--- Dataset content ---

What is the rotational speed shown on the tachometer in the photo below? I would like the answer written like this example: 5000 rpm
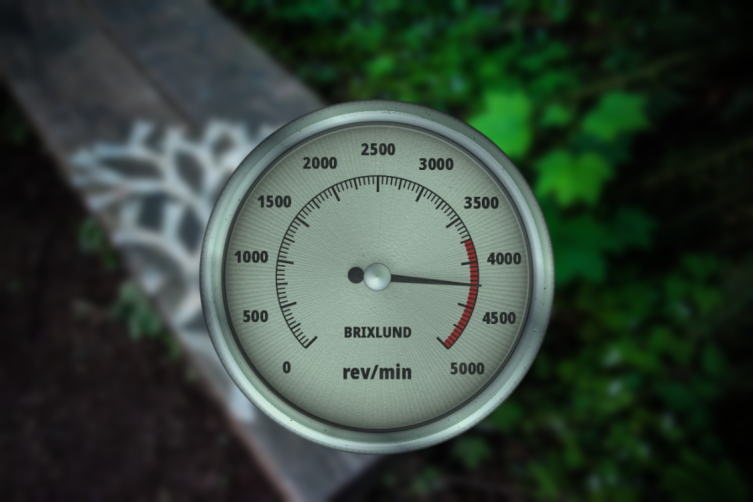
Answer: 4250 rpm
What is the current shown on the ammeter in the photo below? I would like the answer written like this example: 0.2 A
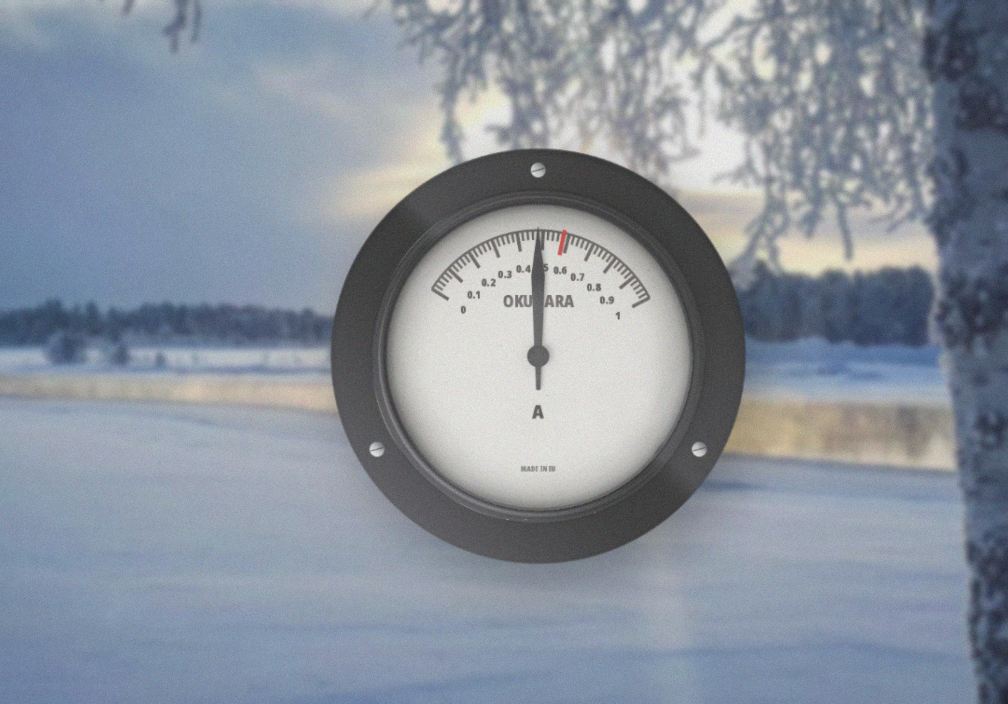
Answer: 0.48 A
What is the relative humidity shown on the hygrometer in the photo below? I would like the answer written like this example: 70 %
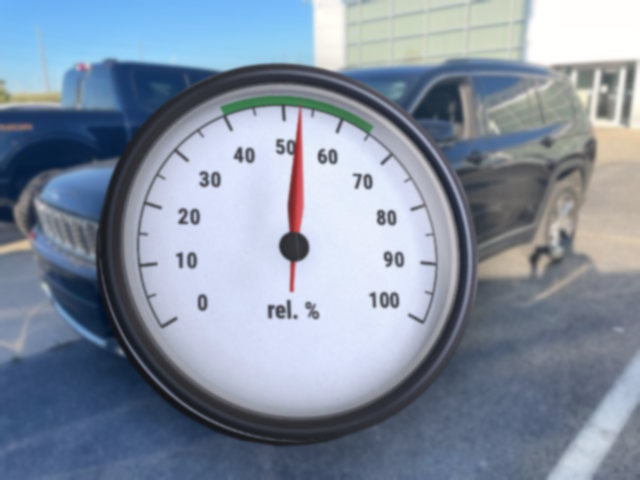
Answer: 52.5 %
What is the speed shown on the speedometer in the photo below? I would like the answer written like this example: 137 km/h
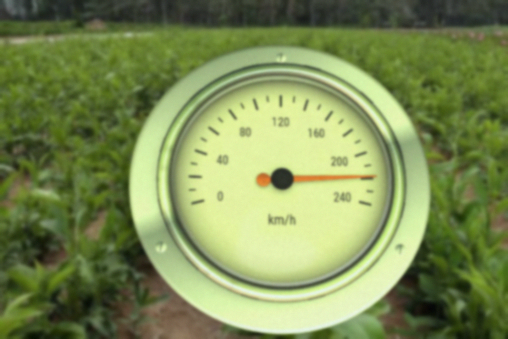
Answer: 220 km/h
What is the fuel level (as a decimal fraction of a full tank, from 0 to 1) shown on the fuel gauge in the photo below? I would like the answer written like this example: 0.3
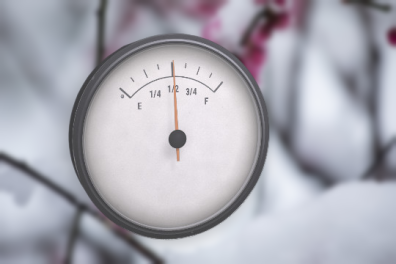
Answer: 0.5
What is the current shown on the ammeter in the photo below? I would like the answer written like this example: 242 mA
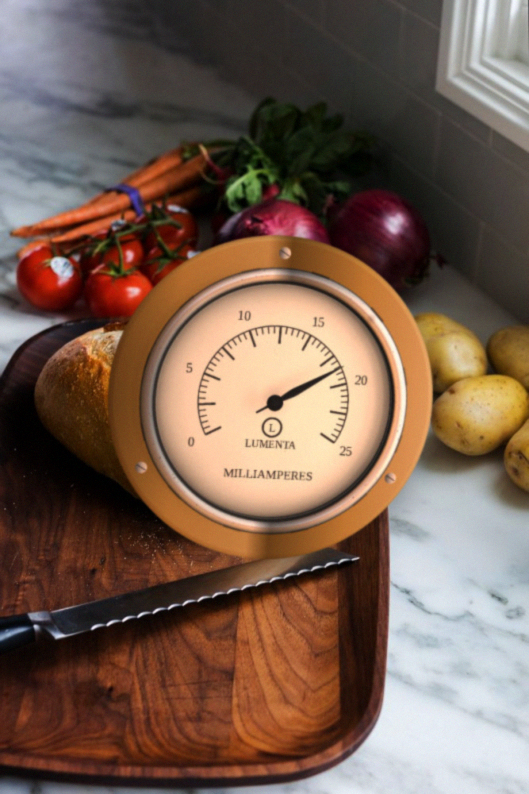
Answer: 18.5 mA
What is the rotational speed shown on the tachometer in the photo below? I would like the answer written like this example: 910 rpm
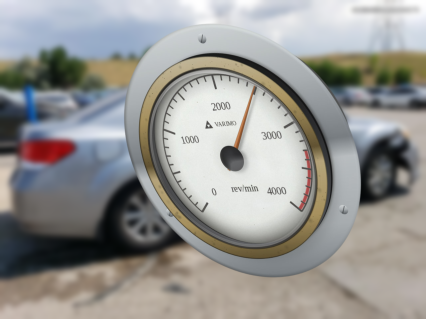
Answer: 2500 rpm
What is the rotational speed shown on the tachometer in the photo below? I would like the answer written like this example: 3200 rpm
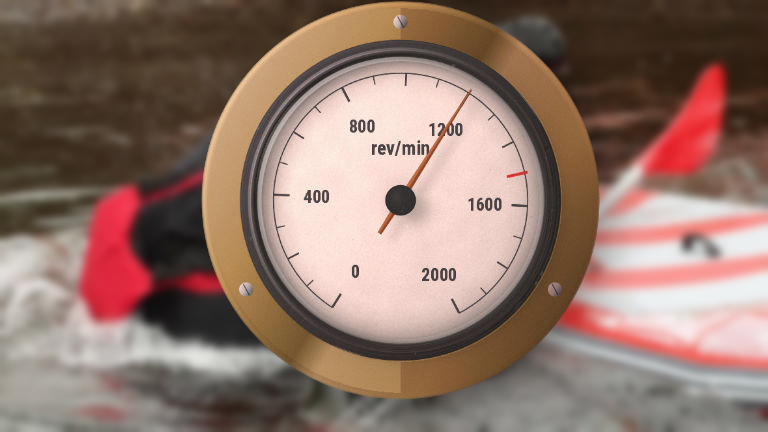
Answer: 1200 rpm
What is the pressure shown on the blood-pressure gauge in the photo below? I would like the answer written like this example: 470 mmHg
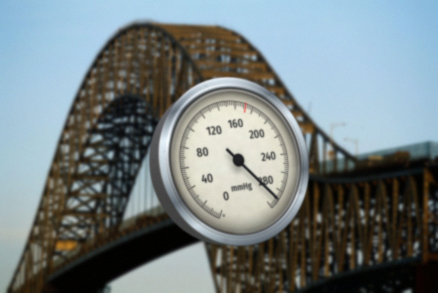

--- What needs to be done ---
Put the lines above into a JSON list of strings, one string per line, with blank lines and the pictures left out.

--- Written response ---
[
  "What is the rotational speed shown on the tachometer in the photo below? I would like the answer written like this example: 5000 rpm",
  "Answer: 4250 rpm",
  "What is the current shown on the ammeter in the photo below? I would like the answer written like this example: 0.2 A",
  "Answer: 0.48 A",
  "What is the relative humidity shown on the hygrometer in the photo below? I would like the answer written like this example: 70 %",
  "Answer: 52.5 %",
  "What is the speed shown on the speedometer in the photo below? I would like the answer written like this example: 137 km/h",
  "Answer: 220 km/h",
  "What is the fuel level (as a decimal fraction of a full tank, from 0 to 1) shown on the fuel gauge in the photo below? I would like the answer written like this example: 0.3",
  "Answer: 0.5",
  "What is the current shown on the ammeter in the photo below? I would like the answer written like this example: 242 mA",
  "Answer: 18.5 mA",
  "What is the rotational speed shown on the tachometer in the photo below? I would like the answer written like this example: 910 rpm",
  "Answer: 2500 rpm",
  "What is the rotational speed shown on the tachometer in the photo below? I would like the answer written like this example: 3200 rpm",
  "Answer: 1200 rpm",
  "What is the pressure shown on the blood-pressure gauge in the photo below? I would like the answer written like this example: 470 mmHg"
]